One of the most shy and retiring spirits in the religion of Voudon is not, as one might imagine, a woman or girl. Quite far from it. This lwa – or in fairness group of lwa – is all together masculine. Known as Simbi, or The Simbis, they are often anthropomorphized as water snakes gliding elegantly over the swampy waters that are their domain. Green is their color and they are of neither salt water nor sweet, but the place where the two come together.
The origin of these spirits is just as elusive as they are. Some authorities say that Simbi was born of the interaction between slaves on Sante Domingue and the Native Arawak and Taino. These people worshipped a group of spirits called zemi who consisted of female and male rulers of salt water, fresh water and destructive magick. Other writers point to the Congo spirit Zambi Mpungu, a god of lightening, whose wife – also called Zambi – was a queen of water. This spirit may have in turn become the child-spirits that are called cymbees in American hoodoo and are said to roam in bayous and swamps.
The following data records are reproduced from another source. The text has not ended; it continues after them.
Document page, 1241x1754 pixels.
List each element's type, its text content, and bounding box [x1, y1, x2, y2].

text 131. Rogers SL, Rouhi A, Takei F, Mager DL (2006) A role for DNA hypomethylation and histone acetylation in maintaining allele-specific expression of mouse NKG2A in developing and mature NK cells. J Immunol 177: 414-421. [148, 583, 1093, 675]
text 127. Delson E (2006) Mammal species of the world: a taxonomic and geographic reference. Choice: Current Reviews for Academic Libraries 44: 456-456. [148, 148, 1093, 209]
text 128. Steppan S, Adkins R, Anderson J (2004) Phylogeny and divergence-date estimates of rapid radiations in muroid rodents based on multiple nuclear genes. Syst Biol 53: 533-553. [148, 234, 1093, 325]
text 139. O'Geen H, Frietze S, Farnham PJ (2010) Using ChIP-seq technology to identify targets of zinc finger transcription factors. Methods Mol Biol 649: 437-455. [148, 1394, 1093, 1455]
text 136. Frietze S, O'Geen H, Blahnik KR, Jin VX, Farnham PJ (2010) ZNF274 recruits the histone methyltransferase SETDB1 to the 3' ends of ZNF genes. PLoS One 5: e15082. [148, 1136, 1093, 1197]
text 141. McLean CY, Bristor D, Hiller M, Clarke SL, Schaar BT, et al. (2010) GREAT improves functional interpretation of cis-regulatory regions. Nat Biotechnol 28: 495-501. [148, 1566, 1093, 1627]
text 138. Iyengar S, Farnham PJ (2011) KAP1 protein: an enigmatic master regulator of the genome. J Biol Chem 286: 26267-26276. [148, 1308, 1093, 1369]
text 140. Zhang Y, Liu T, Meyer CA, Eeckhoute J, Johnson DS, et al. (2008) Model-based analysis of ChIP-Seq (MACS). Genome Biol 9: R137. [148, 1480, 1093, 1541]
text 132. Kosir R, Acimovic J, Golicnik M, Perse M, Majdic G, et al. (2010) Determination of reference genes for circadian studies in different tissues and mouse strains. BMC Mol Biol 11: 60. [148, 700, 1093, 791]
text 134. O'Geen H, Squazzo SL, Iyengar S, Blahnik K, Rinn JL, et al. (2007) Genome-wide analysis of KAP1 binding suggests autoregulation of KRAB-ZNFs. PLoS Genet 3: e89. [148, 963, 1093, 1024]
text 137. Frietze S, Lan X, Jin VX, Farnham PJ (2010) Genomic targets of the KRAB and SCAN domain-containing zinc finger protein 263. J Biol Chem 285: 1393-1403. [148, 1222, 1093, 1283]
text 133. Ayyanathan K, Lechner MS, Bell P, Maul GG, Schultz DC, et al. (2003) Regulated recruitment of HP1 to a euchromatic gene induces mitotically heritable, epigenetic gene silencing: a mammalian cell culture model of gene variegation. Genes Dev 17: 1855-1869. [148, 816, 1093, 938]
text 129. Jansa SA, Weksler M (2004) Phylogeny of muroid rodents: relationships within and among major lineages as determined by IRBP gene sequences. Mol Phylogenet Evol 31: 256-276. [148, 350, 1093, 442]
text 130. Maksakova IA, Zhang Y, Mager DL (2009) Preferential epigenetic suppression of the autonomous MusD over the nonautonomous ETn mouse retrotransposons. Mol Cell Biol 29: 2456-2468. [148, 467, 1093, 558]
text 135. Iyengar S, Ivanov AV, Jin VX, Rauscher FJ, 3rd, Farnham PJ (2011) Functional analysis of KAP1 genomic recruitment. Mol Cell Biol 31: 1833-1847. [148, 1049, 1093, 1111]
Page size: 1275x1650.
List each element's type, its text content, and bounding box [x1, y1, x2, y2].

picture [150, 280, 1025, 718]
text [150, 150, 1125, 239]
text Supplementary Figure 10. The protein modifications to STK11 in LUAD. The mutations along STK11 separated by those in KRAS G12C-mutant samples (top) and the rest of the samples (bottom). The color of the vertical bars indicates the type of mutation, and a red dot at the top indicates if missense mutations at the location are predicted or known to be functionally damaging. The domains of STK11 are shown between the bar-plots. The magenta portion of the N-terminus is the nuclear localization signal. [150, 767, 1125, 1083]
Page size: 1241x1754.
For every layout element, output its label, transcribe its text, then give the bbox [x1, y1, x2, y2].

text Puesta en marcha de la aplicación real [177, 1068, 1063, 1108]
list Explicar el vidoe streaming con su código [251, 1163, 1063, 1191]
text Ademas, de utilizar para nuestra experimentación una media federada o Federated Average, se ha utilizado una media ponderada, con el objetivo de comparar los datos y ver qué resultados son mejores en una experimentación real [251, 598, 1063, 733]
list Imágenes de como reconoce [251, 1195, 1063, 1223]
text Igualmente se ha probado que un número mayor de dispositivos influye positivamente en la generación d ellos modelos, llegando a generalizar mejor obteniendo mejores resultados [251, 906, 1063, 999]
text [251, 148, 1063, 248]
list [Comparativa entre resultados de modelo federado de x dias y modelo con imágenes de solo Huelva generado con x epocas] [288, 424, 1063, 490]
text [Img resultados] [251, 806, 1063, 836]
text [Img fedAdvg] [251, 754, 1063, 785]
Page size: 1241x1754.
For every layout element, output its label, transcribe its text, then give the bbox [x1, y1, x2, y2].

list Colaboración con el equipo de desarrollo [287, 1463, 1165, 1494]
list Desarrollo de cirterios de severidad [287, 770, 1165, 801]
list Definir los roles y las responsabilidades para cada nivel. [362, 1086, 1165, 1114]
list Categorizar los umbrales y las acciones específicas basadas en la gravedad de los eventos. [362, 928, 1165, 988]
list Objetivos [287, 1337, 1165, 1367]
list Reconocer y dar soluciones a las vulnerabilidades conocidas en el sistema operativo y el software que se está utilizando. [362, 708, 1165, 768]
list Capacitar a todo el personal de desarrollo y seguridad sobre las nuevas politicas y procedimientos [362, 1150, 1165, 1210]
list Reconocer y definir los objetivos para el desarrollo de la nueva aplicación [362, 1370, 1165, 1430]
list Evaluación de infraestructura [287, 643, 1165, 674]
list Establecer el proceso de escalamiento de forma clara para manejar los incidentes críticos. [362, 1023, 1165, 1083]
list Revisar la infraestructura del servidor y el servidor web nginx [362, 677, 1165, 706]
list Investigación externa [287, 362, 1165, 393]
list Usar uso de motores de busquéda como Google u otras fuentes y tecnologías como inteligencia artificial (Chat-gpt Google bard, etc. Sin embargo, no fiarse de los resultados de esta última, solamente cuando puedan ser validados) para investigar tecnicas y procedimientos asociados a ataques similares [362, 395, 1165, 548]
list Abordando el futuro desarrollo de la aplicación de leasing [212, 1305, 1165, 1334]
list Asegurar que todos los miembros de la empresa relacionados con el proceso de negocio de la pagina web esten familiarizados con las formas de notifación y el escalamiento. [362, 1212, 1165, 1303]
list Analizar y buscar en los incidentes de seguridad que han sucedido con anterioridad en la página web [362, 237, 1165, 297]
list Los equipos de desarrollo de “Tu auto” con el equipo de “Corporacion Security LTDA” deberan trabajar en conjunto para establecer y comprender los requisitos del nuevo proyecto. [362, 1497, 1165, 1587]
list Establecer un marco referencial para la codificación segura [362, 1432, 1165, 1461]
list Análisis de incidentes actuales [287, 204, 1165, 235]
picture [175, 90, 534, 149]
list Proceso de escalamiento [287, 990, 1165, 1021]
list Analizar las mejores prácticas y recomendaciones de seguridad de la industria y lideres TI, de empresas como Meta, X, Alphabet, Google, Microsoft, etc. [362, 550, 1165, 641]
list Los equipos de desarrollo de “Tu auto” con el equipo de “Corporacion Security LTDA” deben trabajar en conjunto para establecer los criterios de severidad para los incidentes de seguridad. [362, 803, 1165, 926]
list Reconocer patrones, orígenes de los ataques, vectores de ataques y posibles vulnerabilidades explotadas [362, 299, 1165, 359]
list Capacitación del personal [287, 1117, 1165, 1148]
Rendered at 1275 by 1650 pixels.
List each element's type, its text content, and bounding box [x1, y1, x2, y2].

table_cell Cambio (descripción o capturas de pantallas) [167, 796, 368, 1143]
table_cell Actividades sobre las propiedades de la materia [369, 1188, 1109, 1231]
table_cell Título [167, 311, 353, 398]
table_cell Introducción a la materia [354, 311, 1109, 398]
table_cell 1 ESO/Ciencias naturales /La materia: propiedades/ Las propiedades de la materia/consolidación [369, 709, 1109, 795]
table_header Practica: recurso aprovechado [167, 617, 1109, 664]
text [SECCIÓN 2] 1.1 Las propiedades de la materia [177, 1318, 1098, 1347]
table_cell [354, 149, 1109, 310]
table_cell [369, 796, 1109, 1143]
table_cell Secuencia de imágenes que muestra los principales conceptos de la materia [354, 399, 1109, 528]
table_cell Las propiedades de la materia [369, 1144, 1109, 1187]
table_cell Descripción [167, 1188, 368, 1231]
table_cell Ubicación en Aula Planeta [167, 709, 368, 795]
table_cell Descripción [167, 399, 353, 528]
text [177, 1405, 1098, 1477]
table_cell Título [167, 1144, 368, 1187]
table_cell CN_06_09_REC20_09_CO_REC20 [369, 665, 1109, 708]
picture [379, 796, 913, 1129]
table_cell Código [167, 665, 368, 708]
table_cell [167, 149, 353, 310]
Not surprisingly, the symbols used to represent Simbi are just as numerous. The Christian icons and Catholic Saints standing in for Simbi include St. Anthony, St. Charles Borromeo, and the Three Kings. Moses, who overcame the snakes produced by Pharaoh’s magicians, is also a favorite.
Whatever the origin of the Simbi lwa, they have a lot to do. Just to name a few there is Simbi Andezo who keeps watch over swamps and salty plains upriver from the sea. Simbi Makaya is a powerful magician. Simbi Anpaka is an herbalist who knows the forest and is called on to heal disease. Simbi Dlo is the keeper of freshwater springs, and Simbi Ganga is a warrior and sorcerer who protects those who serve him.
As noted, all the Simbi are retiring and a little challenging to get to know so working with any of them takes commitment. They like to be remembered with offerings and candles but are not as demanding as many of the other lwa. That said, they will not be forthcoming immediately. They want to know that a petitioner is sincere and, if they find otherwise, no amount of entreaty will coax them out. There is a saying that either you “have Simbi” or you do not. But if you do, and if you are consistent and honest with the Simbi lwa they will give you help when you call.